Two queens, two concubines, six princes. Innumerable secret agendas.A single hidden blade.
The imperial palace — full of ambitious royals, sly gossip, and unforeseen perils — is perhaps the most dangerous place in the Empire of Zhaon. Komor Yala, lady-in-waiting to the princess of the vanquished kingdom of Khir, has only her wits and her hidden blade to protect herself and her charge, who was sacrificed in marriage to the enemy as a hostage for her conquered people’s good behavior, to secure a tenuous peace.
But the Emperor is aging, and the Khir princess and her lady-in-waiting soon find themselves pawns in the six princes’ deadly schemes for the throne — and a single spark could ignite fresh rebellion in Khir.

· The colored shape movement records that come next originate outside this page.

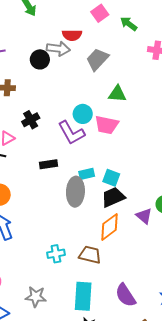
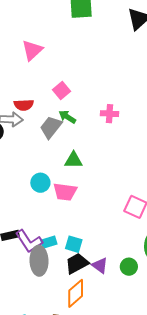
pink square: (100, 13) -> (61, 91), moved
green arrow: (129, 24) -> (67, 117), moved
purple L-shape: (71, 133) -> (29, 241), moved
purple triangle: (144, 216) -> (100, 265), moved

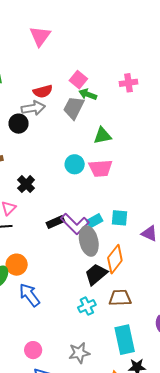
pink square: (61, 91) -> (78, 80), moved
black trapezoid: (77, 263) -> (96, 274), moved
orange diamond: (76, 293) -> (115, 259), moved

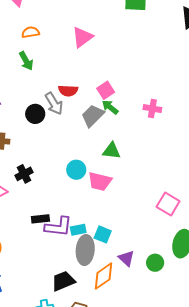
gray arrow: (33, 108) -> (54, 104), turned 50
purple L-shape: (75, 224) -> (58, 227), turned -56
gray ellipse: (89, 241) -> (85, 250), moved
orange diamond: (115, 259) -> (103, 276), moved

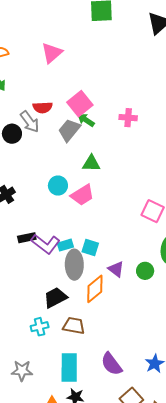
pink square: (106, 90) -> (80, 104), size x1.4
pink trapezoid: (100, 181) -> (82, 195), turned -40
purple L-shape: (58, 227) -> (45, 244), turned 36

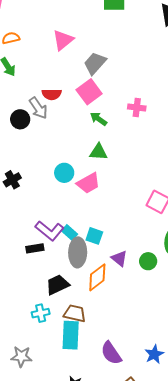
green arrow: (86, 120) -> (99, 119), moved
gray trapezoid: (69, 130) -> (95, 63), moved
black rectangle: (27, 238) -> (35, 248), moved
cyan rectangle: (65, 245) -> (70, 233), turned 56
cyan rectangle: (69, 367) -> (71, 335), moved

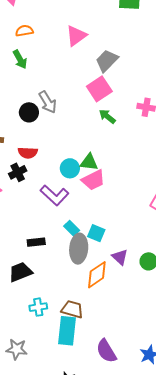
red semicircle: (52, 94) -> (28, 153), moved
green triangle: (98, 152) -> (89, 162), moved
purple L-shape: (50, 231) -> (55, 195), moved
black trapezoid: (57, 285) -> (20, 272), moved

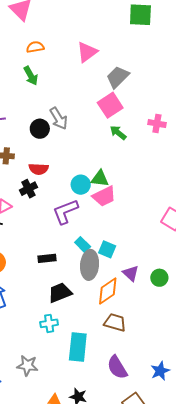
purple L-shape: (55, 195) -> (65, 212), turned 116
black trapezoid: (20, 272) -> (60, 293), moved
brown trapezoid: (72, 309) -> (115, 322), moved

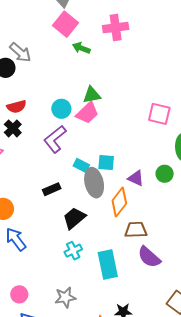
pink cross: (157, 124) -> (116, 28), size x1.4
green triangle: (100, 178) -> (92, 95), moved
purple semicircle: (117, 367) -> (149, 257), moved

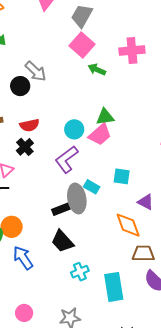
cyan square: (106, 163) -> (122, 176), moved
gray ellipse: (94, 183) -> (77, 198), moved
orange diamond: (119, 202) -> (128, 225), turned -60
black trapezoid: (74, 218) -> (62, 241), moved, turned -95

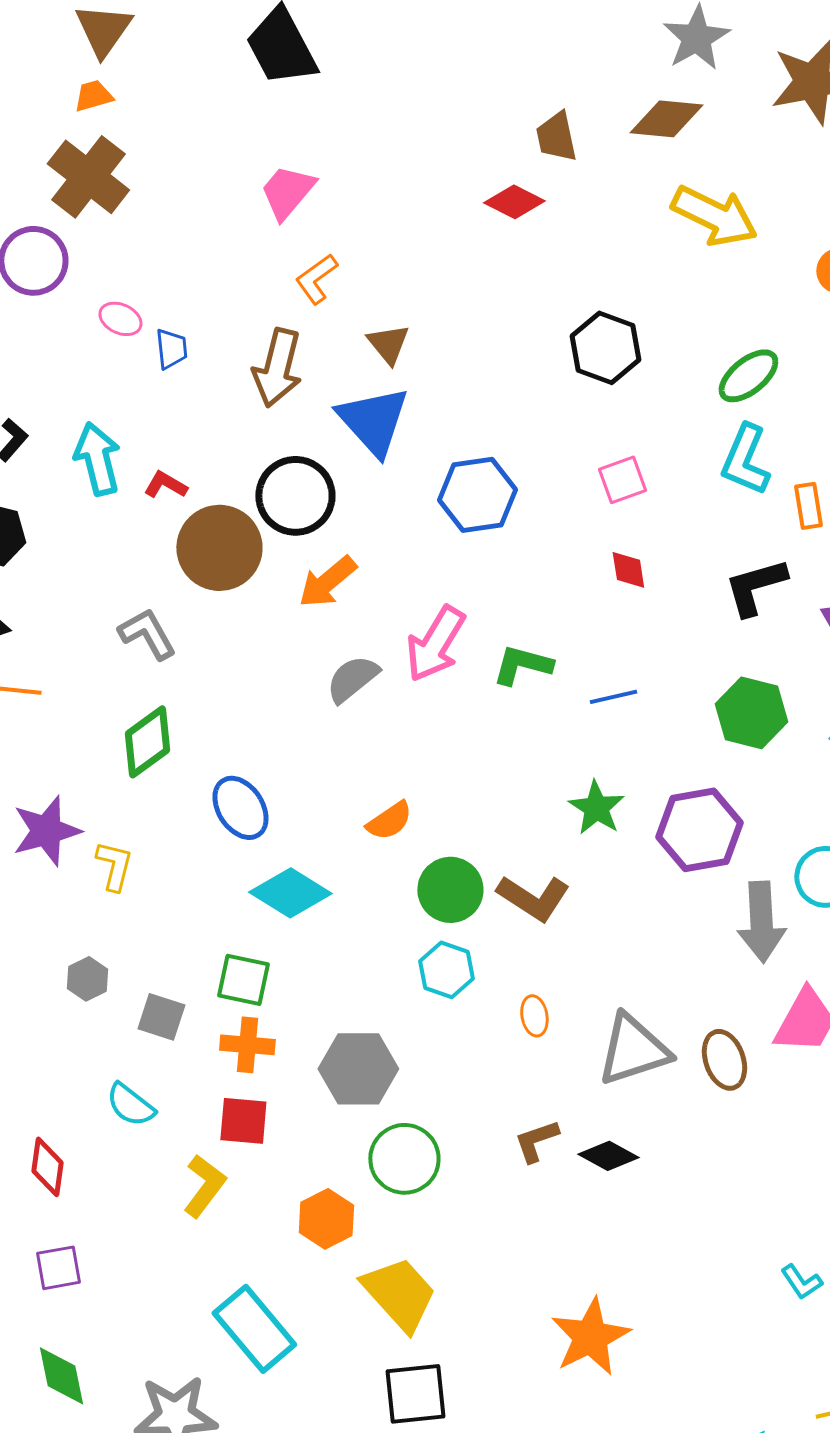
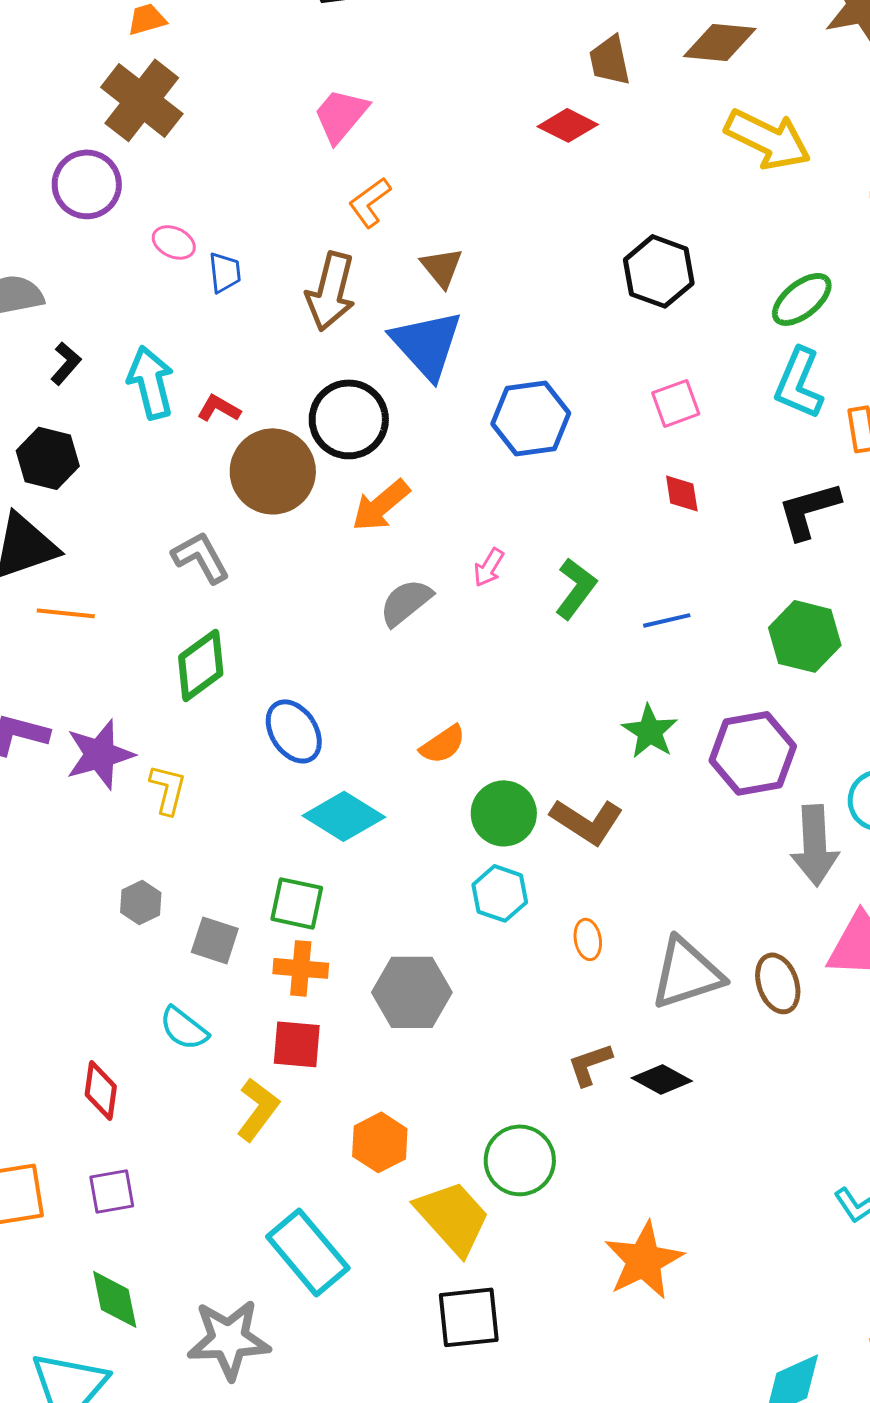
pink arrow: (435, 644) -> (489, 567), size x0.5
green L-shape: (522, 665) -> (576, 588), turned 112
green circle: (404, 1159) -> (520, 1160), moved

Then, the Emperor falls ill — and a far bloodier game begins… (taken from Amazon)
Thank you to Netgalley for providing me with this book in exchange for my honest opinion. This book will be available on October 15th.
Admission: I judged a book based on its cover. The cover is incredible and immediately piqued my interest. That it’s a politically-charged fantasy didn’t hurt either. Beautifully written, if a bit dense, this east-Asian inspired fantasy was the only of its kind I’ve read this year.

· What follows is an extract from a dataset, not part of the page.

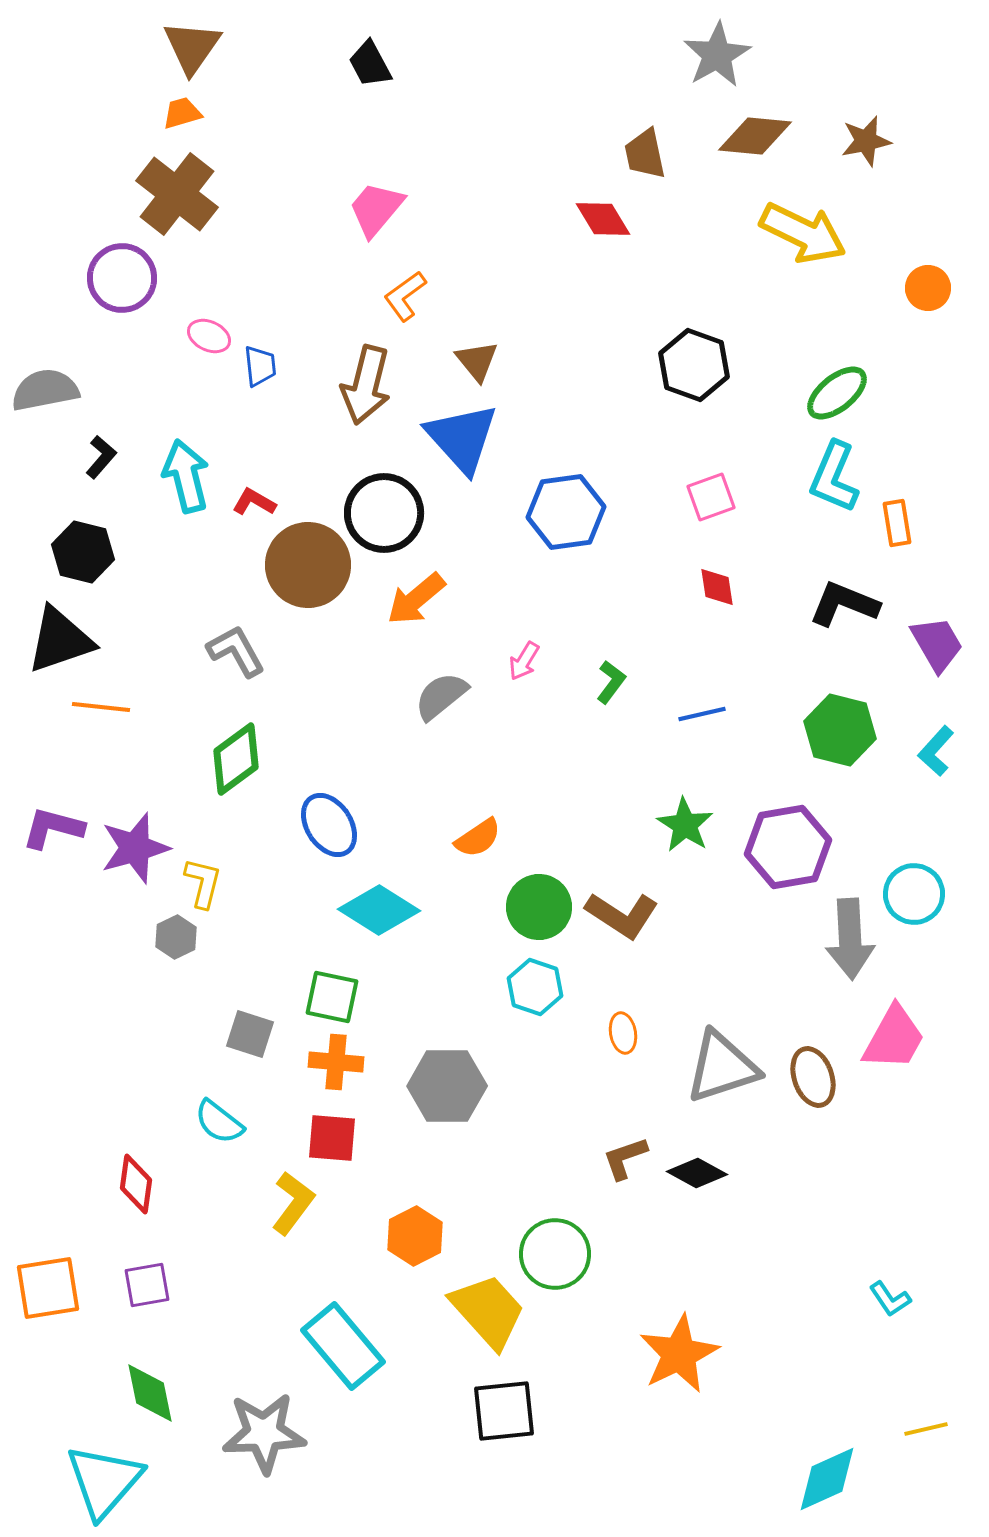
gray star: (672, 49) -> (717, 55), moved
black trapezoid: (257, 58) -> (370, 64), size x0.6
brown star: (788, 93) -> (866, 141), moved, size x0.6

It took me quite a while to become invested in this book. I was almost halfway through, and considering not finishing, before I found myself interested in the story. There’s that much setup. The pacing was much slower than with many fantasies, and takes some getting used to.
The writing was flowery, which alternated between annoying and impressing me. What can I say: sometimes I’m hard to please. That being said, I am of the opinion that if I had cloistered myself away for a few days and read this book straight through, I would have enjoyed it more. The subtle chess-like moves made throughout this book were very well done and it’s apparent that the author has an intricate plan for the series and knows exactly where everything is going.
My biggest complaint is less of a complaint than an observation: it was really difficult to keep track of all the characters for the first bit. Next time I pick up a book of this scope, I’ll write down character names and relationships if there isn’t a glossary of characters in the book.
If you like slow-building books, political intrigue, and flowing language, this is a fantasy to read.